• Yazılı Görev 1:
Verilen metne göre ilk derece mahkemesi hangisidir?

• Verilen Metin:
- - -
"İçtihat Metni"
MAHKEMESİ : Diyarbakır Bölge Adliye Mahkemesi 5. Hukuk Dairesi
SAYISI : 2022/2138 E., 2023/846 K.
İLK DERECE MAHKEMESİ : Ergani 1. Asliye Hukuk Mahkemesi
SAYISI : 2018/963 E., 2022/535 K.
Bölge Adliye Mahkemesi kararı davacı vekili tarafından temyiz edilmekle; kesinlik, süre, temyiz şartı ve diğer usul eksiklikleri yönünden yapılan ön inceleme sonucunda, temyiz dilekçesinin kabulüne karar verildikten ve Tetkik Hâkimi tarafından hazırlanan rapor dinlendikten sonra dosyadaki belgeler incelenip gereği düşünüldü:
I. DAVA
Davacı; Diyarbakır ili, Ergani ilçesi, ... Mahallesi 110 ada 3, 119 ada 3, 123 ada 21, 140 ada 31, 117 ada 23, 140 ada 13, 111 ada 7, 111 ada 8, 111 ada 38, 117 ada 24, 160 ada 13 ve ... Mahallesi 111 ada 1, 110 ada 1, 113 ada 5-6-7, 112 ada 7 ve 8 parseller ile ... Mahallesi 1726 ada 6, 1726 ada 5, 1081 ada 1, 1081 ada 2 parseller ve ... Mahallesi 4 ada 12 parsel, ... Mahallesi 210 ada 1, 227 ada 5, 227 ada 6, 227 ada 8, 226 ada 30, 226 ada 31, 226 ada 28, 226 ada 29, 227 ada 12 ve 227 ada 13 parsel sayılı taşınmazların tapuda davalılar adına kayıtlı bulunduğunu, ancak taşınmazların evveliyatında dedesi olan muris ...'e ait olduğunu, ...'in ise annesi olan ...'in babası olduğunu, kadastro çalışmaları sırasında davalıların bu taşınmazları senet ve hile ile kendi adlarına tespit ettirdiklerini, dava konusu ettiği taşınmazlarda annesi olan ...'den dolayı tüm çocuklarının hakları olduğunu ileri sürerek davalılar adına tapuda kayıtlı bulunan taşınmazların tapusunun iptali ile hissesine düşen miktarın adına tapuya kayıt ve tesciline karar verilmesini istemiştir.
- - -
• Sağlanan Kayıtlar:
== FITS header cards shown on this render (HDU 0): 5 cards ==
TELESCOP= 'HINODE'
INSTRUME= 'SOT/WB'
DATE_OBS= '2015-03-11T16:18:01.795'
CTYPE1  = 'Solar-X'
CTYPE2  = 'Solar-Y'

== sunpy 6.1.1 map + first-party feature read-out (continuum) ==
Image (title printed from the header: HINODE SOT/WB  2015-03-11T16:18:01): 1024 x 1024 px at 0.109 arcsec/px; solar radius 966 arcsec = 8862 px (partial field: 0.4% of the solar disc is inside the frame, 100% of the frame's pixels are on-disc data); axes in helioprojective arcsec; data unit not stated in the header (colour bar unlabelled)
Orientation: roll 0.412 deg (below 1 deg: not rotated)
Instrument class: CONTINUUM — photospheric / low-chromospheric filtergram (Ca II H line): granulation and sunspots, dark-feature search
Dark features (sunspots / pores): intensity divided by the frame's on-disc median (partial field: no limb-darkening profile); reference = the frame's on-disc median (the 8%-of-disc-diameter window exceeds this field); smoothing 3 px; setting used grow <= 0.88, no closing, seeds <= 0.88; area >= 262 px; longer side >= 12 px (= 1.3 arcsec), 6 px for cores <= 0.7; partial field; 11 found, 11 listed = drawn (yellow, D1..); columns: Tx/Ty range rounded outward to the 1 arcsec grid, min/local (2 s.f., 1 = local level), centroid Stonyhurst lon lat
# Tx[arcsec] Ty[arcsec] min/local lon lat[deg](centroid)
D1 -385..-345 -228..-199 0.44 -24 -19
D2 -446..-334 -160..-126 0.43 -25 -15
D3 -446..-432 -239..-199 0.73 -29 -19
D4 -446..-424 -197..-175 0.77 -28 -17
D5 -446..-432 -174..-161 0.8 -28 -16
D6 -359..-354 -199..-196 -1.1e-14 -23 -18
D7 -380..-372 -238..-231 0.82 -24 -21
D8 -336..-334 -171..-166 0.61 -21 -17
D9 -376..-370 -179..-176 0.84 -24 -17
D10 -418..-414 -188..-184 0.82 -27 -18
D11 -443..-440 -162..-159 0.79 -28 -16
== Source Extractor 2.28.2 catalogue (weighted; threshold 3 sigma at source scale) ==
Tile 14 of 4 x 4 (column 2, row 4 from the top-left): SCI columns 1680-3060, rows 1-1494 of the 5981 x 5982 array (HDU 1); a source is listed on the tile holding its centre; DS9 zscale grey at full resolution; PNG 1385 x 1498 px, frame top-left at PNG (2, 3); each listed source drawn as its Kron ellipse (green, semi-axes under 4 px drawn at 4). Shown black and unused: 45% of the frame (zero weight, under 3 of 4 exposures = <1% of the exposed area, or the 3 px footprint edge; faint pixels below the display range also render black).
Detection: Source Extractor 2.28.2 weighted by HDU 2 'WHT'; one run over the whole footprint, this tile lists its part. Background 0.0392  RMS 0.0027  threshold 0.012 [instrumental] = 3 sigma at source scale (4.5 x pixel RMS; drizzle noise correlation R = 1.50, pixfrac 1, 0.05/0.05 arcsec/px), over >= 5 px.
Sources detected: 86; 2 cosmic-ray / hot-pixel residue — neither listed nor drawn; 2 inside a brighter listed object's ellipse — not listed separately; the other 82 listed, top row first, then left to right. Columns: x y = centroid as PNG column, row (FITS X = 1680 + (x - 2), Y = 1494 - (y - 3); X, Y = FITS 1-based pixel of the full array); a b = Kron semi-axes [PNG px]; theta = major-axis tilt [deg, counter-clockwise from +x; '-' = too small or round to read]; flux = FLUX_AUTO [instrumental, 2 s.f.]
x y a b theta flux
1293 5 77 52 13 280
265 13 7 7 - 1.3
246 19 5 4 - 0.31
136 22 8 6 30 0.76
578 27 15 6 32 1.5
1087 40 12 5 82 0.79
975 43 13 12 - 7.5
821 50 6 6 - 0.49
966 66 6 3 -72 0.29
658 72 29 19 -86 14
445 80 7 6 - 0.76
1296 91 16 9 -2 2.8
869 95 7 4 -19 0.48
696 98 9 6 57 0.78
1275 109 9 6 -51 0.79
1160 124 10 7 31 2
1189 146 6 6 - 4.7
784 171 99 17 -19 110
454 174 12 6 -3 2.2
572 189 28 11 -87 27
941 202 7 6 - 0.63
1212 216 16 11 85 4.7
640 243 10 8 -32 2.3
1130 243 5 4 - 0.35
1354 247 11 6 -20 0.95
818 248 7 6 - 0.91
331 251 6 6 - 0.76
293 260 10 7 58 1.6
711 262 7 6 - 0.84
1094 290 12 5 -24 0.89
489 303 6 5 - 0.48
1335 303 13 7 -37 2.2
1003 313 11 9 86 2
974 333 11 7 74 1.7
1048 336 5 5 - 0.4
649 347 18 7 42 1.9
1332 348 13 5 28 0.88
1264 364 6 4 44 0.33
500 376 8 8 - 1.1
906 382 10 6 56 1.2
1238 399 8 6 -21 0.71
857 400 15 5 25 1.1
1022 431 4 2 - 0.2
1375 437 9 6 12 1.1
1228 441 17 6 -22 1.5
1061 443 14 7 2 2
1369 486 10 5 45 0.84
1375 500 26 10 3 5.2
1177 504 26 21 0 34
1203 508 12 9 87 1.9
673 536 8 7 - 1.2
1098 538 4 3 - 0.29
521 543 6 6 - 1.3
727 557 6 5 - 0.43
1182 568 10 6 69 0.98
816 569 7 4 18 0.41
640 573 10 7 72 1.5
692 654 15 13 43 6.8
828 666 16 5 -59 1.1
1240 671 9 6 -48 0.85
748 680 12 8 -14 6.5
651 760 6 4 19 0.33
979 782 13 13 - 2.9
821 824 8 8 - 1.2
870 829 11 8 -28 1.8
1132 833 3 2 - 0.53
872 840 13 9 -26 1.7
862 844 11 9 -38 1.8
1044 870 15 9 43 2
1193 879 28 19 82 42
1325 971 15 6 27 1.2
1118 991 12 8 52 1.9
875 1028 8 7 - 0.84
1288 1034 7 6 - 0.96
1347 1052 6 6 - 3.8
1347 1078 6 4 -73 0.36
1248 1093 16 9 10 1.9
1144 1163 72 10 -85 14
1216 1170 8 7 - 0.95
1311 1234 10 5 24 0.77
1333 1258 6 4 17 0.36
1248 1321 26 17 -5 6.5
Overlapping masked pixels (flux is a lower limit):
- - -
• Yazılı Görev 2:
Kayıtların başından "Orientation: roll 0.412" ifadesini içeren satıra kadar her şeyi, iki uçtaki satırlar da dahil, kelimesi kelimesine aynen yazın.

• Yanıt 1:
Ergani 1. Asliye Hukuk Mahkemesi.

• Yanıt 2:
== FITS header cards shown on this render (HDU 0): 5 cards ==
TELESCOP= 'HINODE'
INSTRUME= 'SOT/WB'
DATE_OBS= '2015-03-11T16:18:01.795'
CTYPE1  = 'Solar-X'
CTYPE2  = 'Solar-Y'

== sunpy 6.1.1 map + first-party feature read-out (continuum) ==
Image (title printed from the header: HINODE SOT/WB  2015-03-11T16:18:01): 1024 x 1024 px at 0.109 arcsec/px; solar radius 966 arcsec = 8862 px (partial field: 0.4% of the solar disc is inside the frame, 100% of the frame's pixels are on-disc data); axes in helioprojective arcsec; data unit not stated in the header (colour bar unlabelled)
Orientation: roll 0.412 deg (below 1 deg: not rotated)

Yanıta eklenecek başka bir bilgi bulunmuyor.